Exercise description »
Reproduce word for word the line that contains "sarmu, dodamo pancetu" and every line after it to the end of the records, with nothing else added.

Task material »
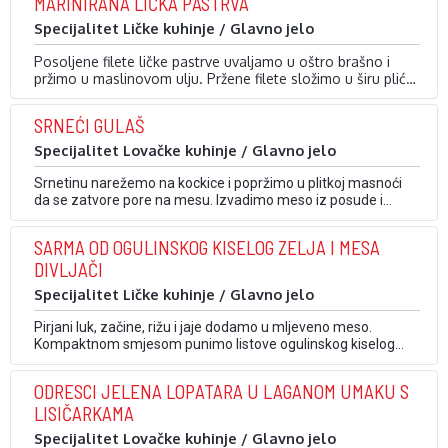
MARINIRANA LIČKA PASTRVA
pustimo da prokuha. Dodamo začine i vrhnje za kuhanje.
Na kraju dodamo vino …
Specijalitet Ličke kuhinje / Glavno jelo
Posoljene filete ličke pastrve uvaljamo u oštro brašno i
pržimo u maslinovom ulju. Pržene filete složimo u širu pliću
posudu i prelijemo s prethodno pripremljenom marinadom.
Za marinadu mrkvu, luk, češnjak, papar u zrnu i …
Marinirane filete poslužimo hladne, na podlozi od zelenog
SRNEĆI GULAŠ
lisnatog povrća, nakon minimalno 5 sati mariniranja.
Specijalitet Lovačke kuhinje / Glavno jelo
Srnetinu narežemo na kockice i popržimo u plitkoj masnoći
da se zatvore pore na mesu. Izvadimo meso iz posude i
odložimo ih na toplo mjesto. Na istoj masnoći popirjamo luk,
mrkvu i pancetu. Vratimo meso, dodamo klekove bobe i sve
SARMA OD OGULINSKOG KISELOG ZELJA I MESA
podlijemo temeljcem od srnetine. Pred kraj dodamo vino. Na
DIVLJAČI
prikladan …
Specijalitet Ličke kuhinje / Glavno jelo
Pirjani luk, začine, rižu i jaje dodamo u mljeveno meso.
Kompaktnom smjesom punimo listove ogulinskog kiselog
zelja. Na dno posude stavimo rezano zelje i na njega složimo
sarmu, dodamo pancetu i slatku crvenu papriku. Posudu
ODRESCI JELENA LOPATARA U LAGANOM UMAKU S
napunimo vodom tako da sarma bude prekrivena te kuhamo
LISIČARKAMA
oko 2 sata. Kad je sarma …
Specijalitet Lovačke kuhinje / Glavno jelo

Written response »
sarmu, dodamo pancetu i slatku crvenu papriku. Posudu
ODRESCI JELENA LOPATARA U LAGANOM UMAKU S
napunimo vodom tako da sarma bude prekrivena te kuhamo
LISIČARKAMA
oko 2 sata. Kad je sarma …
Specijalitet Lovačke kuhinje / Glavno jelo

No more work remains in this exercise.